┌─ Given records
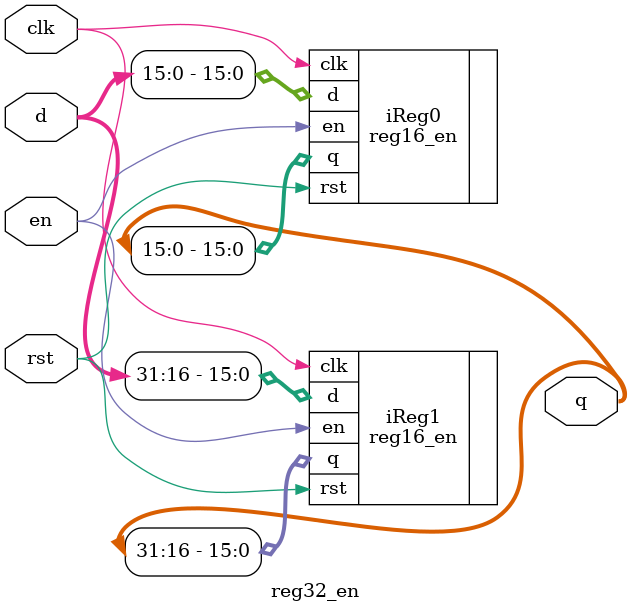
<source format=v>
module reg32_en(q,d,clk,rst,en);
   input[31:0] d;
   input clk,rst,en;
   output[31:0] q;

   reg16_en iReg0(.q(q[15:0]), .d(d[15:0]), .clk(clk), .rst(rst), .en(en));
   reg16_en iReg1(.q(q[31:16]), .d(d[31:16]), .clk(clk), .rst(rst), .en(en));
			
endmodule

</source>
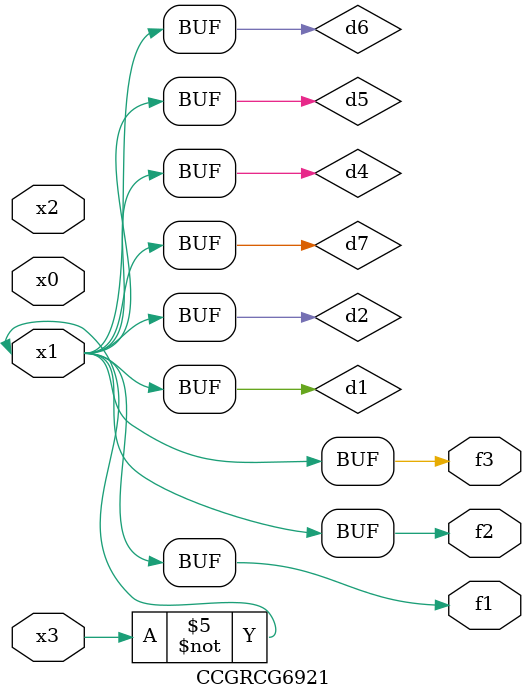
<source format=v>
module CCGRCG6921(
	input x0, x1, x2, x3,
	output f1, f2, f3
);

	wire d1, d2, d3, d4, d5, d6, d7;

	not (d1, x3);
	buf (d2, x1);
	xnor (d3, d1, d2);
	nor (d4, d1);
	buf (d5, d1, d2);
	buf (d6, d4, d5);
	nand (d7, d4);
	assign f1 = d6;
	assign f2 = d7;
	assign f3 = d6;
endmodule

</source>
└─
# Required work
From the line holding "xnor (d3, d1, d2);" to the last line of the entries above, restate each line exactly; include both ends and omit everything else.

# The answer
	xnor (d3, d1, d2);
	nor (d4, d1);
	buf (d5, d1, d2);
	buf (d6, d4, d5);
	nand (d7, d4);
	assign f1 = d6;
	assign f2 = d7;
	assign f3 = d6;
endmodule

</source>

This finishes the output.